_Exercise_. Recast the stretch from the start of the lines through the line containing "export const myFeature" as a Markdown table with the columns No. and Line. Give one row per line, number the rows, and leave out any blank lines.

_Raw records_.
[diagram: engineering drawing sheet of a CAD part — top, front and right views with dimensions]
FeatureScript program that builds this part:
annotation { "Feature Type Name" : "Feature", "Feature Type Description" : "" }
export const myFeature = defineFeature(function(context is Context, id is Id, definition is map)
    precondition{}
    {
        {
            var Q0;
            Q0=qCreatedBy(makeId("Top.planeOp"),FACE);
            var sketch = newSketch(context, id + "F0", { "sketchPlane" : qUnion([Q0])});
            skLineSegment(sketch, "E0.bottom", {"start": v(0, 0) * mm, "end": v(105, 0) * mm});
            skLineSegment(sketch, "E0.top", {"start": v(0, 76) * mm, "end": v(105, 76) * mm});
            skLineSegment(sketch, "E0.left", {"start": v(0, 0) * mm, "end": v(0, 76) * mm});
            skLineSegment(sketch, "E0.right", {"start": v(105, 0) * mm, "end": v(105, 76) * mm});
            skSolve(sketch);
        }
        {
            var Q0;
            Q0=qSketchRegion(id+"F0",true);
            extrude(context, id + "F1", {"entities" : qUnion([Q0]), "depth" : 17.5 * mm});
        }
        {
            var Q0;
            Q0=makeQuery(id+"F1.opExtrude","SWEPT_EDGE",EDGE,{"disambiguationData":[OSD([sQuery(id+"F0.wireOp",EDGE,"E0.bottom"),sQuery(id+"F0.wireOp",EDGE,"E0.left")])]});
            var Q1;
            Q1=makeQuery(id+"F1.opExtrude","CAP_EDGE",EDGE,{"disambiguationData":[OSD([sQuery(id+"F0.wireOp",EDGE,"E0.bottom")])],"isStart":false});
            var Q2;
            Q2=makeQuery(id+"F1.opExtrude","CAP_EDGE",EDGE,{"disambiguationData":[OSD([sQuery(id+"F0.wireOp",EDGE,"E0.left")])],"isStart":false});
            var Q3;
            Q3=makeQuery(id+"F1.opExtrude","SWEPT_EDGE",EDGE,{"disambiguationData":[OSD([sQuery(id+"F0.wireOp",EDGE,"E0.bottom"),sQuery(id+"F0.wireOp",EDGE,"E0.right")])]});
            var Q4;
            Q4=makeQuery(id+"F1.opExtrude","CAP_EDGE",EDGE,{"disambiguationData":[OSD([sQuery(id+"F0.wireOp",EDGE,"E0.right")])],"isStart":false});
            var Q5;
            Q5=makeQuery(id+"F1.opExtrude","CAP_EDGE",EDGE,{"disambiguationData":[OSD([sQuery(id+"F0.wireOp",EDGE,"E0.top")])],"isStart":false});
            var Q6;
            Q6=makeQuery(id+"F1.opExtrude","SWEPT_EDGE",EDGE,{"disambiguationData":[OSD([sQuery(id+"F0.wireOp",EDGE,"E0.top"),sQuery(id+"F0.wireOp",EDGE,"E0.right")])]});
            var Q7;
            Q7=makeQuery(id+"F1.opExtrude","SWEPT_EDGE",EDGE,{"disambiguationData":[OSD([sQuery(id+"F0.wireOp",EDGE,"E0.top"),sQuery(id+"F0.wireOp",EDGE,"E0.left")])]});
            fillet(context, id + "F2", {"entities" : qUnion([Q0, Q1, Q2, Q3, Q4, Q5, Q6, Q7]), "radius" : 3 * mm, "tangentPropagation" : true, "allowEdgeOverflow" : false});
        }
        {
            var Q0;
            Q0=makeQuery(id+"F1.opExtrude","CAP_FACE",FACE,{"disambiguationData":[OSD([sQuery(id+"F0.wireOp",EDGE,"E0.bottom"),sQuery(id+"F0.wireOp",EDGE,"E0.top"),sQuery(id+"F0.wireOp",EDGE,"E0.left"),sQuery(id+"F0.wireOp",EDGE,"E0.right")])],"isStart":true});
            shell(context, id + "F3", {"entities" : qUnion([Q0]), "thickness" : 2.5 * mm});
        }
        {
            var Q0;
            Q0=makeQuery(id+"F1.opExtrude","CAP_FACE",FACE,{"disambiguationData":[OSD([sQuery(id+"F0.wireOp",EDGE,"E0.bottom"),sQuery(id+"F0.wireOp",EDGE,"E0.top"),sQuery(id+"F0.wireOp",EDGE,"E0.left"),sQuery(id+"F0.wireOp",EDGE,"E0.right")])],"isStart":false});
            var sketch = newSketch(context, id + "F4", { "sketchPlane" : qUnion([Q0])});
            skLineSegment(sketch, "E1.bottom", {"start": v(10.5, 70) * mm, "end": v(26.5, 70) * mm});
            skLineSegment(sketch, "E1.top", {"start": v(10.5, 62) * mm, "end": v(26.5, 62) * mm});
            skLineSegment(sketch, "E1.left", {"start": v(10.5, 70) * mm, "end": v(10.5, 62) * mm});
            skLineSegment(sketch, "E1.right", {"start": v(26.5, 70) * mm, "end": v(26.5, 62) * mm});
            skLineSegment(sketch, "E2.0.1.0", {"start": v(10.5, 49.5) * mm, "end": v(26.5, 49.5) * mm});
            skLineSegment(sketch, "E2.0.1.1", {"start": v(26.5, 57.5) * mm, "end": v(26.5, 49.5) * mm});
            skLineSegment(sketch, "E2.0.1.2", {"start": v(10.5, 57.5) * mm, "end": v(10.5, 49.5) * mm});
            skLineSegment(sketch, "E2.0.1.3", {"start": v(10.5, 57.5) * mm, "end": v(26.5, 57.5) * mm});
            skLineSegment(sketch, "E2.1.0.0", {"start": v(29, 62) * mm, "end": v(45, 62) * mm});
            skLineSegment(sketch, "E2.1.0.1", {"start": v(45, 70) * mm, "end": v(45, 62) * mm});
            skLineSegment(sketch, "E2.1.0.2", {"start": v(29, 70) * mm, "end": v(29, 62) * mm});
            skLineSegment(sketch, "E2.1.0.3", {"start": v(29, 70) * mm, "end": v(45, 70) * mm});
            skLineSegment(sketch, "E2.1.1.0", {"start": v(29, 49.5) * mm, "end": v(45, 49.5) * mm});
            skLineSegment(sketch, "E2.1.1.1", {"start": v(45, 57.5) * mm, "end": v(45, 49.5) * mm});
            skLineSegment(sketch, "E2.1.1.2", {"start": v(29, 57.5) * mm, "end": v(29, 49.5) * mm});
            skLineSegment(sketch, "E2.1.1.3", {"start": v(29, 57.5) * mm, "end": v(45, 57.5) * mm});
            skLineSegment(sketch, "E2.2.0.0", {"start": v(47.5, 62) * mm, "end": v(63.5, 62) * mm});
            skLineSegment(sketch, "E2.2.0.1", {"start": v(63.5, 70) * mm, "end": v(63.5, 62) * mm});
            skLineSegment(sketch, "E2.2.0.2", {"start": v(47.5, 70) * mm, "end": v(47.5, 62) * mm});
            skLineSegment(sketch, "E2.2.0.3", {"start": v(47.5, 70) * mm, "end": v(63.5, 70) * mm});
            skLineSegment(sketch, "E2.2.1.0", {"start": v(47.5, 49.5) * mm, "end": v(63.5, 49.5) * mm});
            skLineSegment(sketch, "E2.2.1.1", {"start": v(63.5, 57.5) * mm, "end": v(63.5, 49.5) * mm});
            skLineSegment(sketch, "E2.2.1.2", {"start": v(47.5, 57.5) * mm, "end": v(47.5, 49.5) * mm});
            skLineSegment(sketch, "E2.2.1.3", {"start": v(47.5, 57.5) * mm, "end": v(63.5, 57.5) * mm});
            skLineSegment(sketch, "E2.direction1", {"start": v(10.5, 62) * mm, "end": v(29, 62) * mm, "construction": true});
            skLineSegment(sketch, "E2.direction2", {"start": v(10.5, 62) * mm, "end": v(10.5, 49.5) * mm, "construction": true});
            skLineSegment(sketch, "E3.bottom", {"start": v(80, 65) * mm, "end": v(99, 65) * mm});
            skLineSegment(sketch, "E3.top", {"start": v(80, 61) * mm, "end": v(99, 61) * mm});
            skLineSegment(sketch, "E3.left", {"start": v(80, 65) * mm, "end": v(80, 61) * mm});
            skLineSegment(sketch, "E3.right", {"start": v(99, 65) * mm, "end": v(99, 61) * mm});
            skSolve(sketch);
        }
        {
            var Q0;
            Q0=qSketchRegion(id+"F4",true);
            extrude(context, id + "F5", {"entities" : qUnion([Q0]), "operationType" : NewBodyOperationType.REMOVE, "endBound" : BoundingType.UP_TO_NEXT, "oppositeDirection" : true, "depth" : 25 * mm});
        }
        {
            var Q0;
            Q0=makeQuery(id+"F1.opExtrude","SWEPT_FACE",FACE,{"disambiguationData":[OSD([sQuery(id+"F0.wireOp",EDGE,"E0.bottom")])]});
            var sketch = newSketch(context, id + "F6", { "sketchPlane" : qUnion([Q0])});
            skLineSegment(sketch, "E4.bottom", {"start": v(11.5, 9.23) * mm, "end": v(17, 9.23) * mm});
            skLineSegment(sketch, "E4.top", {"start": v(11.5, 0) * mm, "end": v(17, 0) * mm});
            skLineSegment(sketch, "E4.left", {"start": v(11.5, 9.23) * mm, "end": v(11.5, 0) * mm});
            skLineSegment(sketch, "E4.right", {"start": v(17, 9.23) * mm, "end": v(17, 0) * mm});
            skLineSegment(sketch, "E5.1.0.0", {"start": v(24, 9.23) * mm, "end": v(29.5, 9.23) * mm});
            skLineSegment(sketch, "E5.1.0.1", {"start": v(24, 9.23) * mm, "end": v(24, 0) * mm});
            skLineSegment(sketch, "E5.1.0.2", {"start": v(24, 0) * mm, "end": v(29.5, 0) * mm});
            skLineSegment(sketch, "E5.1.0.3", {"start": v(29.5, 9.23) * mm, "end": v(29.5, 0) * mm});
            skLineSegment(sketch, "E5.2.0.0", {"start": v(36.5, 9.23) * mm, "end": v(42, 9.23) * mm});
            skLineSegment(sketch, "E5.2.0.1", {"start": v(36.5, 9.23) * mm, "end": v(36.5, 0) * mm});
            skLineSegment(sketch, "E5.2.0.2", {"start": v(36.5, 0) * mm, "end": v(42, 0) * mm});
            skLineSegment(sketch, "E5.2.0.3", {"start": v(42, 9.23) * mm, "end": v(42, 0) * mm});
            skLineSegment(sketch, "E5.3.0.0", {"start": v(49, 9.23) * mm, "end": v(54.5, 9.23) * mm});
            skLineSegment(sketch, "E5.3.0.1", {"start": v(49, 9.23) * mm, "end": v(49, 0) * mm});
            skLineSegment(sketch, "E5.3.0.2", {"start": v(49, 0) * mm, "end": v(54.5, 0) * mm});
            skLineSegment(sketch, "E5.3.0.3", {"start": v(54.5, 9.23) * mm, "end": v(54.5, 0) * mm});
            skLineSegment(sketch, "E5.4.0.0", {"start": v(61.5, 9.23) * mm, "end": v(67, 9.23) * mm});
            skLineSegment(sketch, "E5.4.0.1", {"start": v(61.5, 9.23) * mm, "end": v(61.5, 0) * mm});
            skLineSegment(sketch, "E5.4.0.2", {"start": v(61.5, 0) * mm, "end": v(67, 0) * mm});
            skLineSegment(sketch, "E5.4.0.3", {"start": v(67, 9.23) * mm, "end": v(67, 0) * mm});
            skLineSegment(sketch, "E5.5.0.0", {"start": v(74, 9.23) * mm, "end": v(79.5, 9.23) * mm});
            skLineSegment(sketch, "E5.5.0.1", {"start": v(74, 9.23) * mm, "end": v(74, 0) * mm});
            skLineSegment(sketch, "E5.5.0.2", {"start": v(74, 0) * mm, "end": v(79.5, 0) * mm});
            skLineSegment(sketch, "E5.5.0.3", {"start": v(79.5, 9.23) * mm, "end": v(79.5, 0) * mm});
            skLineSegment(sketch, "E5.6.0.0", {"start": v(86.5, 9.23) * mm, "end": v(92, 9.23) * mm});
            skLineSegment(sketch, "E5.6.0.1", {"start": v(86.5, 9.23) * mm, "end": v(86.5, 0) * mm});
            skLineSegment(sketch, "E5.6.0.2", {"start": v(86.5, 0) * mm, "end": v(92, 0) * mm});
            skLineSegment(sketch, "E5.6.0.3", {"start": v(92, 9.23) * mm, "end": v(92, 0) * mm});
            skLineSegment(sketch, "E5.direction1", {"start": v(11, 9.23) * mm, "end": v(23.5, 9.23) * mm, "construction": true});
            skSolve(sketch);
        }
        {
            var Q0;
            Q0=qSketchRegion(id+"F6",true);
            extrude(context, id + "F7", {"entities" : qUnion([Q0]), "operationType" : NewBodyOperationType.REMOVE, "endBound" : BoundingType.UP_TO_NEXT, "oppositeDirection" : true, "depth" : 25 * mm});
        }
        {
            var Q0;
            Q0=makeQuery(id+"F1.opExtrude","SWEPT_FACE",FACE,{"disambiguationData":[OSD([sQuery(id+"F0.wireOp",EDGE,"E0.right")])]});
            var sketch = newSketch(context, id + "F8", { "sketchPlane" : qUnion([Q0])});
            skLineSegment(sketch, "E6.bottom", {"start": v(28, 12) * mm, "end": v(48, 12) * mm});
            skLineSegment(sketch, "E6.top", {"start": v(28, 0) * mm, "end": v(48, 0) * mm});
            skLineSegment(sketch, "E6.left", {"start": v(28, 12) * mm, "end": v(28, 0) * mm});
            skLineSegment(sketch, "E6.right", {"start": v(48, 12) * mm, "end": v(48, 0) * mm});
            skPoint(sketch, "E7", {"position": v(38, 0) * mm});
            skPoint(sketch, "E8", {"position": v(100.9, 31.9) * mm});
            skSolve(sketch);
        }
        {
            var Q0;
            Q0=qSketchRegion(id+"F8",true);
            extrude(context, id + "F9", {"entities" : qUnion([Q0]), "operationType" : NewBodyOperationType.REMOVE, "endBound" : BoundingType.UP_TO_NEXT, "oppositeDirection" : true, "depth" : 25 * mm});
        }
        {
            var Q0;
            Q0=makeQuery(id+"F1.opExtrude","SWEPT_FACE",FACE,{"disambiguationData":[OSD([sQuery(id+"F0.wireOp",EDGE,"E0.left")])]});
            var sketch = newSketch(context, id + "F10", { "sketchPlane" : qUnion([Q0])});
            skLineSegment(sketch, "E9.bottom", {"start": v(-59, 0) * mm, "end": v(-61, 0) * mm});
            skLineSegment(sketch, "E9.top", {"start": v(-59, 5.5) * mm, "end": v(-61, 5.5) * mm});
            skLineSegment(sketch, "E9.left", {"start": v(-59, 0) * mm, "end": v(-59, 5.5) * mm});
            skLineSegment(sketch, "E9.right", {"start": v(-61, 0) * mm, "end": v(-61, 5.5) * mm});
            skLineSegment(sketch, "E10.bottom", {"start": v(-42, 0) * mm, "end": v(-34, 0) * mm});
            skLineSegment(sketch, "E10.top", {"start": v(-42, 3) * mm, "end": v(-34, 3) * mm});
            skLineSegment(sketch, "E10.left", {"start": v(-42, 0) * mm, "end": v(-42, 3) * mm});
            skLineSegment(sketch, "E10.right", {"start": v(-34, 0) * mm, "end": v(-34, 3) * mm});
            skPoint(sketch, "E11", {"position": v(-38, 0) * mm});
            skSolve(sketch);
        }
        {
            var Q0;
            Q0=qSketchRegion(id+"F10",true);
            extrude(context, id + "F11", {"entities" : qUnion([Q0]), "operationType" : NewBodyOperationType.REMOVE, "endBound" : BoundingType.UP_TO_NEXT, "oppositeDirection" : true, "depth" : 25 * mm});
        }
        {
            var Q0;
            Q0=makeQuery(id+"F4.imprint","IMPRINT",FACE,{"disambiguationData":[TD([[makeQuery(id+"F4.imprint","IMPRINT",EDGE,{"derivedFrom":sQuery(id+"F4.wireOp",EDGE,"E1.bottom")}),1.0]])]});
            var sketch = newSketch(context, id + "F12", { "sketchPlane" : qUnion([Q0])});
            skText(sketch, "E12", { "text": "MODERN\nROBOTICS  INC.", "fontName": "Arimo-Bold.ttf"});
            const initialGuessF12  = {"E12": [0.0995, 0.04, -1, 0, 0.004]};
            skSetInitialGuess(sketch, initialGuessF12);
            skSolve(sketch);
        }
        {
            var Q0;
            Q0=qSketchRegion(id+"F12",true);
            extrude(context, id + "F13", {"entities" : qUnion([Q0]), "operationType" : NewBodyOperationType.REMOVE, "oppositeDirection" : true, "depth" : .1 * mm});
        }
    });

_Task output_.
| No. | Line |
|---|---|
| 1 | [diagram: engineering drawing sheet of a CAD part — top, front and right views with dimensions] |
| 2 | FeatureScript program that builds this part: |
| 3 | annotation { "Feature Type Name" : "Feature", "Feature Type Description" : "" } |
| 4 | export const myFeature = defineFeature(function(context is Context, id is Id, definition is map) |